Recent years have witnessed a renewed interest in Boolean function in explaining binary classifiers in the field of explainable AI (XAI). The standard approach of Boolean function is propositional logic. We present a modal language of a ceteris paribus nature which supports reasoning about binary input classifiers and their properties. We study a family of classifier models, axiomatize it as two proof systems regarding the cardinality of the language and show completeness of our axiomatics. Moreover, we prove that satisfiability checking problem for our modal language is NEXPTIME-complete in the infinite-variable case, while it becomes polynomial in the finite-variable case. We furthermore identify an interesting NP fragment of our language in the infinite-variable case. We leverage the language to formalize counterfactual conditional as well as a variety of notions of explanation including abductive, contrastive and counterfactual explanations, and biases. Finally, we present two extensions of our language: a dynamic extension by the notion of assignment enabling classifier change and an epistemic extension in which the classifier's uncertainty about the actual input can be represented.
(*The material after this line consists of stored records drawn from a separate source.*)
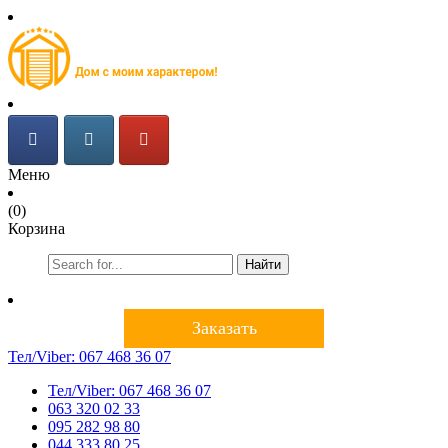
Меню
(0)
Корзина
Найти
Заказать
Тел/Viber:
067 468 36 07
Тел/Viber:
067 468 36 07
063 320 02 33
095 282 98 80
044 333 80 25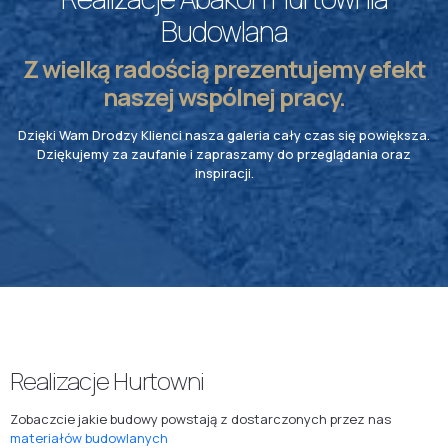
Budowlana
Z wielką radością prezentujemy efekt
naszej wspólnej pracy.
Dzięki Wam Drodzy Klienci nasza galeria cały czas się powiększa.
Dziękujemy za zaufanie i zapraszamy do przeglądania oraz
inspiracji.
Realizacje Hurtowni
Zobaczcie jakie budowy powstają z dostarczonych przez nas
materiałów budowlanych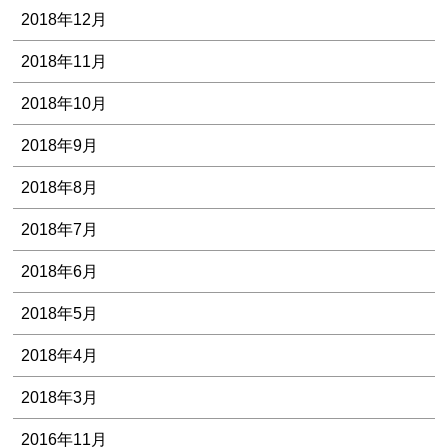
2018年12月
2018年11月
2018年10月
2018年9月
2018年8月
2018年7月
2018年6月
2018年5月
2018年4月
2018年3月
2016年11月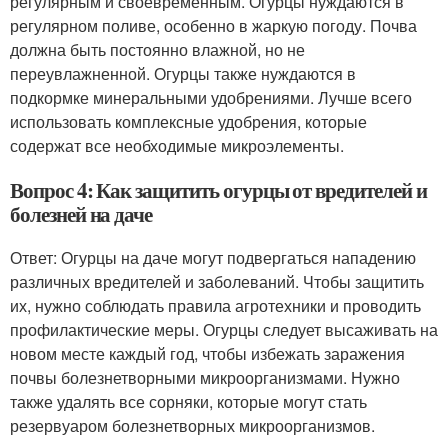
регулярным и своевременным. Огурцы нуждаются в
регулярном поливе, особенно в жаркую погоду. Почва
должна быть постоянно влажной, но не
переувлажненной. Огурцы также нуждаются в
подкормке минеральными удобрениями. Лучше всего
использовать комплексные удобрения, которые
содержат все необходимые микроэлементы.
Вопрос 4: Как защитить огурцы от вредителей и
болезней на даче
Ответ: Огурцы на даче могут подвергаться нападению
различных вредителей и заболеваний. Чтобы защитить
их, нужно соблюдать правила агротехники и проводить
профилактические меры. Огурцы следует высаживать на
новом месте каждый год, чтобы избежать заражения
почвы болезнетворными микроорганизмами. Нужно
также удалять все сорняки, которые могут стать
резервуаром болезнетворных микроорганизмов.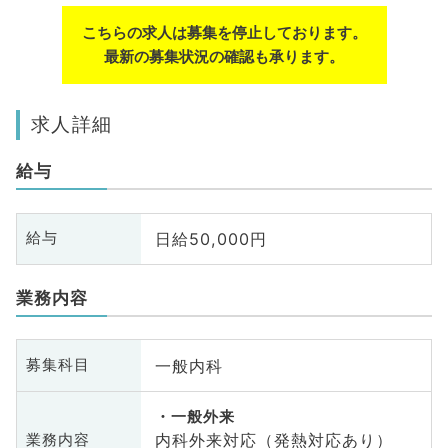
こちらの求人は募集を停止しております。
最新の募集状況の確認も承ります。
求人詳細
給与
日給50,000円
給与
業務内容
一般内科
募集科目
一般外来
内科外来対応（発熱対応あり）
業務内容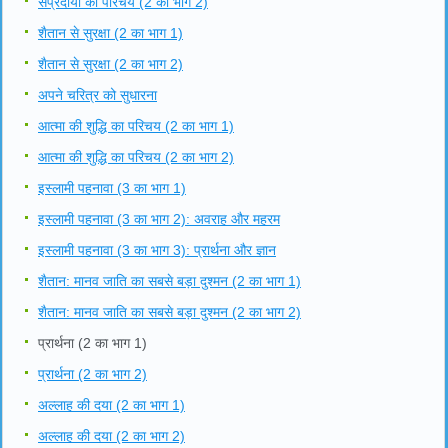
संप्रदायों का परिचय (2 का भाग 2)
शैतान से सुरक्षा (2 का भाग 1)
शैतान से सुरक्षा (2 का भाग 2)
अपने चरित्र को सुधारना
आत्मा की शुद्धि का परिचय (2 का भाग 1)
आत्मा की शुद्धि का परिचय (2 का भाग 2)
इस्लामी पहनावा (3 का भाग 1)
इस्लामी पहनावा (3 का भाग 2): अवराह और महरम
इस्लामी पहनावा (3 का भाग 3): प्रार्थना और ज्ञान
शैतान: मानव जाति का सबसे बड़ा दुश्मन (2 का भाग 1)
शैतान: मानव जाति का सबसे बड़ा दुश्मन (2 का भाग 2)
प्रार्थना (2 का भाग 1)
प्रार्थना (2 का भाग 2)
अल्लाह की दया (2 का भाग 1)
अल्लाह की दया (2 का भाग 2)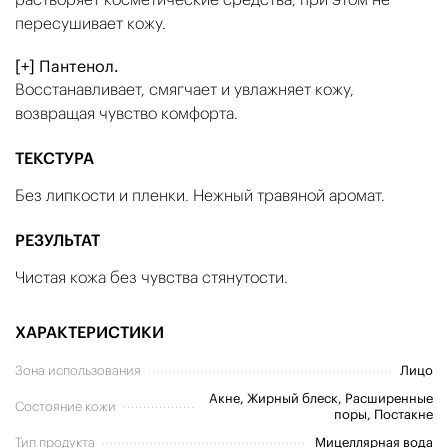
пересушивает кожу.
[+] Пантенол.
Восстанавливает, смягчает и увлажняет кожу,
возвращая чувство комфорта.
ТЕКСТУРА
Без липкости и пленки. Нежный травяной аромат.
РЕЗУЛЬТАТ
Чистая кожа без чувства стянутости.
ХАРАКТЕРИСТИКИ
Зона использования
Лицо
Акне, Жирный блеск, Расширенные
Состояние кожи
поры, Постакне
Тип продукта
Мицеллярная вода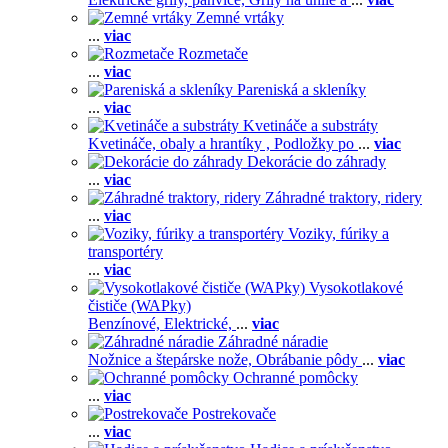
Zemné vrtáky
...
viac
Rozmetače
...
viac
Pareniská a skleníky
...
viac
Kvetináče a substráty
Kvetináče, obaly a hrantíky ,
Podložky po
...
viac
Dekorácie do záhrady
...
viac
Záhradné traktory, ridery
...
viac
Voziky, fúriky a
transportéry
...
viac
Vysokotlakové
čističe (WAPky)
Benzínové,
Elektrické,
...
viac
Záhradné náradie
Nožnice a štepárske nože,
Obrábanie pôdy
...
viac
Ochranné pomôcky
...
viac
Postrekovače
...
viac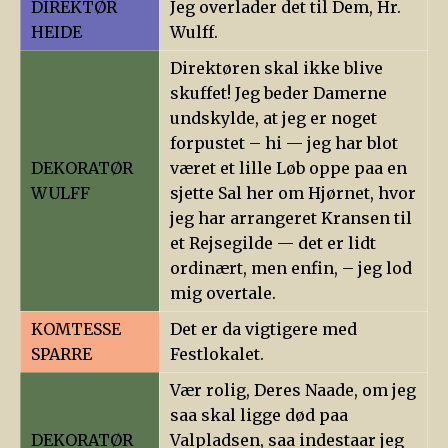
DIREKTØR
Jeg overlader det til Dem, Hr.
HEIDE
Wulff.
Direktøren skal ikke blive
skuffet! Jeg beder Damerne
undskylde, at jeg er noget
forpustet – hi — jeg har blot
DEKORATØR
været et lille Løb oppe paa en
WULFF
sjette Sal her om Hjørnet, hvor
jeg har arrangeret Kransen til
et Rejsegilde — det er lidt
ordinært, men enfin, – jeg lod
mig overtale.
KOMTESSE
Det er da vigtigere med
SPARRE
Festlokalet.
Vær rolig, Deres Naade, om jeg
saa skal ligge død paa
DEKORATØR
Valpladsen, saa indestaar jeg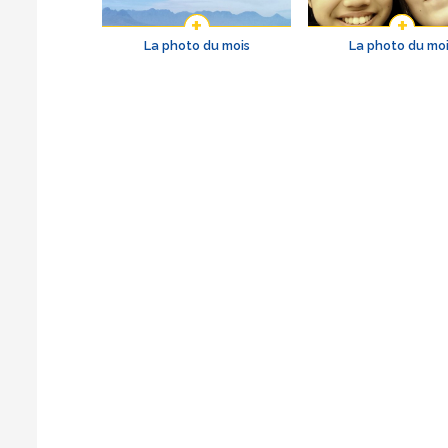
La photo du mois
La photo du mo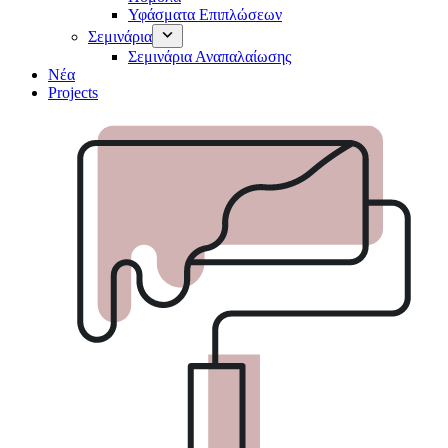
Υφάσματα Επιπλώσεων
Σεμινάρια
Σεμινάρια Αναπαλαίωσης
Νέα
Projects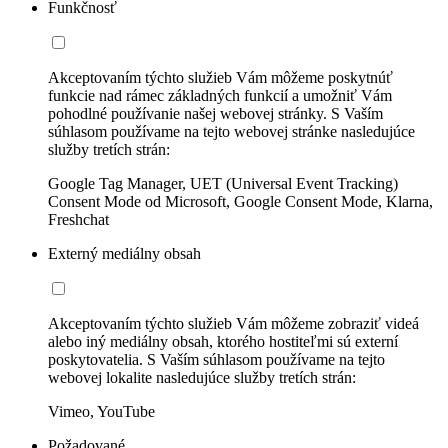
Funkčnosť
Akceptovaním týchto služieb Vám môžeme poskytnúť
funkcie nad rámec základných funkcií a umožniť Vám
pohodlné používanie našej webovej stránky. S Vaším
súhlasom používame na tejto webovej stránke nasledujúce
služby tretích strán:
Google Tag Manager, UET (Universal Event Tracking)
Consent Mode od Microsoft, Google Consent Mode, Klarna,
Freshchat
Externý mediálny obsah
Akceptovaním týchto služieb Vám môžeme zobraziť videá
alebo iný mediálny obsah, ktorého hostiteľmi sú externí
poskytovatelia. S Vaším súhlasom používame na tejto
webovej lokalite nasledujúce služby tretích strán:
Vimeo, YouTube
Požadované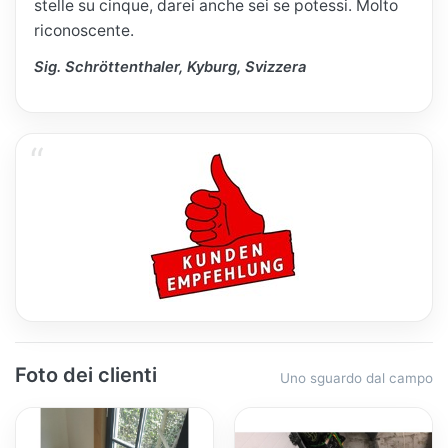
stelle su cinque, darei anche sei se potessi. Molto
riconoscente.
Sig. Schröttenthaler, Kyburg, Svizzera
Foto dei clienti
Uno sguardo dal campo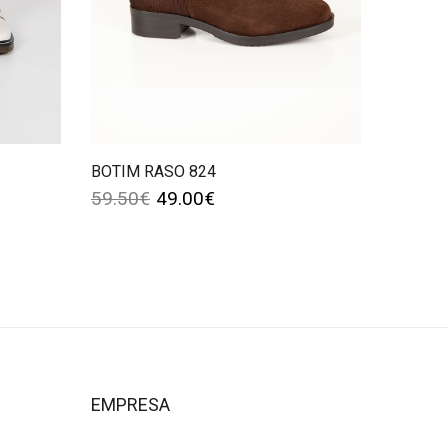
BOTIM RASO 824
59.50
€
49.00
€
EMPRESA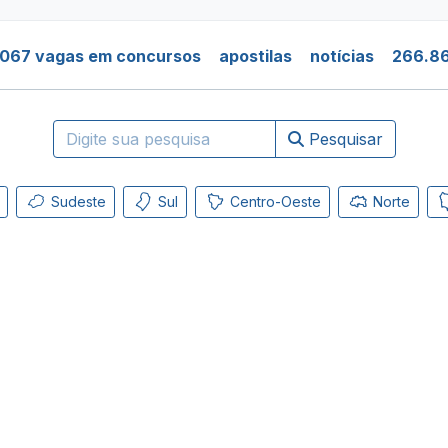
.067 vagas em concursos
apostilas
notícias
266.86
Pesquisar
Sudeste
Sul
Centro-Oeste
Norte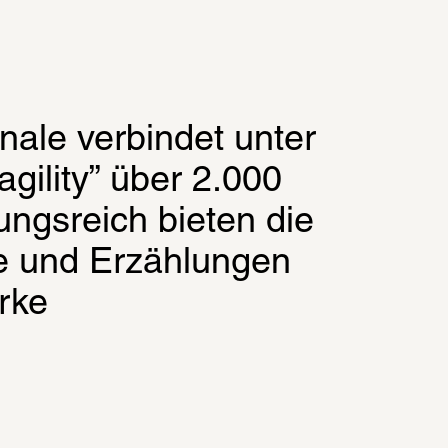
nale verbindet unter 
gility” über 2.000 
ngsreich bieten die 
e und Erzählungen 
ke 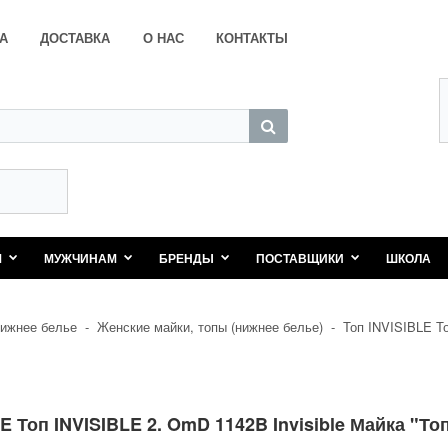
А
ДОСТАВКА
О НАС
КОНТАКТЫ
М
МУЖЧИНАМ
БРЕНДЫ
ПОСТАВЩИКИ
ШКОЛА
ижнее белье
-
Женские майки, топы (нижнее белье)
-
Топ INVISIBLE То
E Топ INVISIBLE 2. OmD 1142B Invisible Майка "Т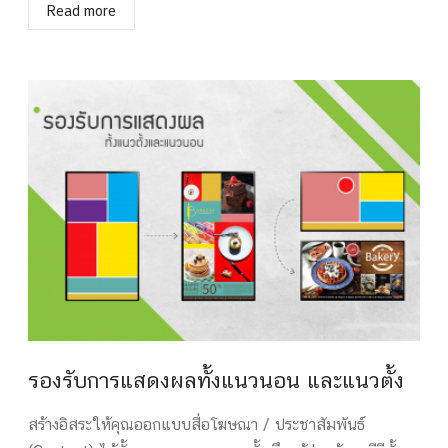
Read more
รองรับการแสดงผลทั้งแนวนอน และแนวตั้ง
สร้างอิสระให้คุณออกแบบสื่อโฆษณา / ประชาสัมพันธ์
翻译：近年来，可解释人工智能（XAI）领域中对布尔函数在解释二元分类器方面的研究重新引起了关注。布尔函数的标准方法基于命题逻辑。我们提出了一种具有“其他条件相同”性质的模态语言，该语言支持对二元输入分类器及其属性进行推理。我们研究了一族分类器模型，根据语言的基数将其公理化地构建为两个证明系统，并展示了我们公理系统的完备性。此外，我们证明了在我们模态语言中，无限变量情况下的可满足性判定问题是NEXPTIME完全的，而在有限变量情况下则变为多项式时间可解。在无限变量情况下，我们还识别出一个有趣的NP片段。我们利用该语言形式化了反事实条件以及多种解释概念，包括溯因解释、对比解释、反事实解释和偏见。最后，我们提出了该语言的两种扩展：一种是通过赋值概念实现分类器变更的动态扩展，另一种是能够表示分类器对实际输入不确定性的认知扩展。